The committee recommended their confirmation on the basis of their “qualification, experience and suitability” for the job.
However, Utazi said the committee noted that the nominations did not reflect the Federal Character principle as the South-East and South-South geopolitical zones were excluded.
He stated, “The committee observed that three out of the four nominees were from the North-Central, North-East and North-West geopolitical zones, with only one nominee from the southern part of the country that is South-West.
“The committee notes that this is not in strict compliance with the Federal Character Principle as provided for in section 14 (3) of the 1999 Constitution of the Federal Republic of Nigeria.
“The committee makes this observation to guide the Executive in future nominations,” Utazi said.
The News Agency of Nigeria reported that after the committee had presented its report, senators Rabiu Kwankwaso (PDP Kano Central) and Barau Jibrin (APC-Kano North) supported its recommendation that the nominees should be confirmed based on their “experience and competence.”
However, trouble began when Senator Victor Umeh (APGA-Anambra Central), rose to oppose the nominations because they would send more wrong signals about the fight against corruption.
The senator noted that “while the acting Chairman of the EFCC, Ibrahim Magu, is from the North-East, the recently confirmed Secretary of the commission, Olanipkekun Olukoyede, is from the South-West and two of the nominees are from the North.”
Umeh said, “Mr President, we have continued to say this that there is a need to accommodate all parts of Nigeria in activities of government, particularly in appointing people into agencies of government.

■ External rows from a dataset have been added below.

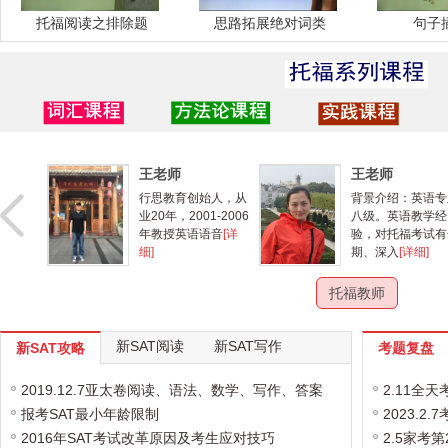
托福阅读之排除题
思路拓展绝对词类
句子
王老师
许老师
始人，从
背景介绍：英语专业
英语专业八级。
1-2006
八级。英语教学经
福听力有深入的
语音
[详
验，对托福考试有长
究。有多年英语
期、深入
[详细]
经验。曾
[详细]
托福教师
新SAT阅读
新SAT写作
新SAT攻略
考题复盘
2019.12.7亚太卷阅读、语法、数学、写作、答案
2.11全
报考SAT最小年龄限制
2023.
2016年SAT考试改革原因及考生应对技巧
2.5家考第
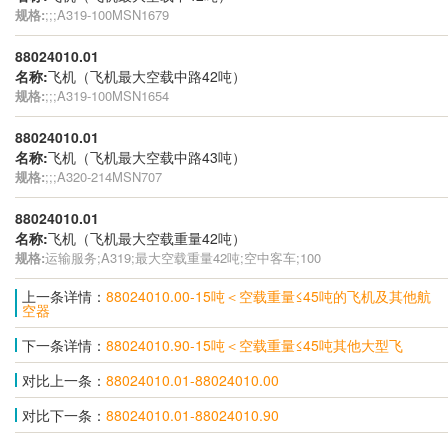
规格:
;;;A319-100MSN1679
88024010.01
名称:
飞机（飞机最大空载中路42吨）
规格:
;;;A319-100MSN1654
88024010.01
名称:
飞机（飞机最大空载中路43吨）
规格:
;;;A320-214MSN707
88024010.01
名称:
飞机（飞机最大空载重量42吨）
规格:
运输服务;A319;最大空载重量42吨;空中客车;100
上一条详情：
88024010.00-15吨＜空载重量≤45吨的飞机及其他航
空器
下一条详情：
88024010.90-15吨＜空载重量≤45吨其他大型飞
对比上一条：
88024010.01-88024010.00
对比下一条：
88024010.01-88024010.90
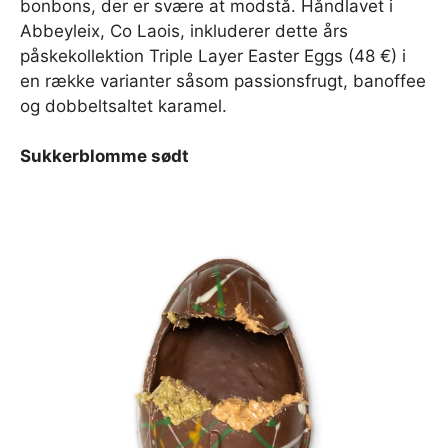
bonbons, der er svære at modstå. Håndlavet i
Abbeyleix, Co Laois, inkluderer dette års
påskekollektion Triple Layer Easter Eggs (48 €) i
en række varianter såsom passionsfrugt, banoffee
og dobbeltsaltet karamel.
Sukkerblomme sødt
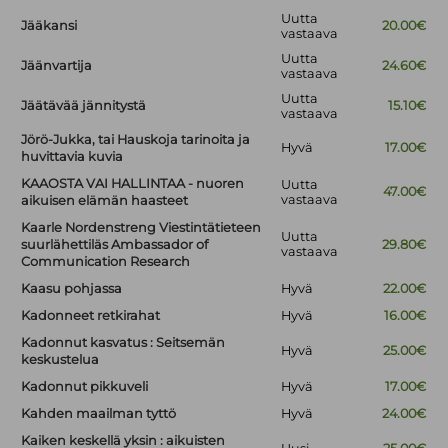
Uutta
Jääkansi
20.00€
vastaava
Uutta
Jäänvartija
24.60€
vastaava
Uutta
Jäätävää jännitystä
15.10€
vastaava
Jörö-Jukka, tai Hauskoja tarinoita ja
Hyvä
17.00€
huvittavia kuvia
KAAOSTA VAI HALLINTAA - nuoren
Uutta
47.00€
vastaava
aikuisen elämän haasteet
Kaarle Nordenstreng Viestintätieteen
Uutta
suurlähettiläs Ambassador of
29.80€
vastaava
Communication Research
Kaasu pohjassa
Hyvä
22.00€
Kadonneet retkirahat
Hyvä
16.00€
Kadonnut kasvatus : Seitsemän
Hyvä
25.00€
keskustelua
Kadonnut pikkuveli
Hyvä
17.00€
Kahden maailman tyttö
Hyvä
24.00€
Kaiken keskellä yksin : aikuisten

“That has been the practice in this chamber, and on this issue of fight against corruption, the EFCC is a very important commission because the fight involves all parts of Nigeria.
“People are investigated in all parts of Nigeria and the commission cannot fight corruption to the satisfaction of all Nigerians if some parts of the country are not represented in it.”
He added, “This makes a total of four people from the North. The South-East and South-South are not accommodated in this commission.
“It is important that we include all regions in governing roles and in the fight against corruption, as it involves us all. All geopolitical zones should be included in this commission.”
He urged the Senate to be “bold enough” to step down consideration of the report and return the nomination to the Presidency.
Senator Matthew Urighide (PDP-Edo-South) supported Umeh, saying the exclusion of the South-South and the South-East would paint a bad picture.
Urighide also called on the Senate to step down consideration of the report until federal character was reflected in the nomination.
He stated, “Let us delegate people to look at the distribution of these appointments. I suggest that this matter be stood down while it is looked into.”
Eyinnaya Abaribe from Abia State also argued that the confirmation should be stepped down and nominees be returned to the President for reconsideration.
Asked by the President of the Senate, Dr Bukola Saraki, to give more information on the composition of the EFCC board membership, Utazi said there were six positions, including the chairman and secretary.
He noted that the positions could go round the six geopolitical zones of the country, and give everyone a sense of justice, describing the “lopsidedness” as unfair to the excluded zones.
The Senate Leader, Ahmed Lawan (APC-Yobe North), however, said as far as the nominations were concerned, no law was breached.
He said that they did not breach the EFCC Act which, he argued, was silent on the zones from which the members should be appointed.
Senator Ali Ndume also said the issue should not have been raised on the floor of the Senate since the chairman of the committee who is from the South-East did not raise the issue.
The chamber was thrown into pandemonium as the senators rose from their seats and yelled at each other, while the rowdiness lasted.
Efforts by Saraki to calm the angry lawmakers were unsuccessful. This prompted the lawmakers to go into a closed-door session, which lasted for 25 minutes.
The confirmation was therefore agreed to be suspended for further legislative input after the session held behind closed doors.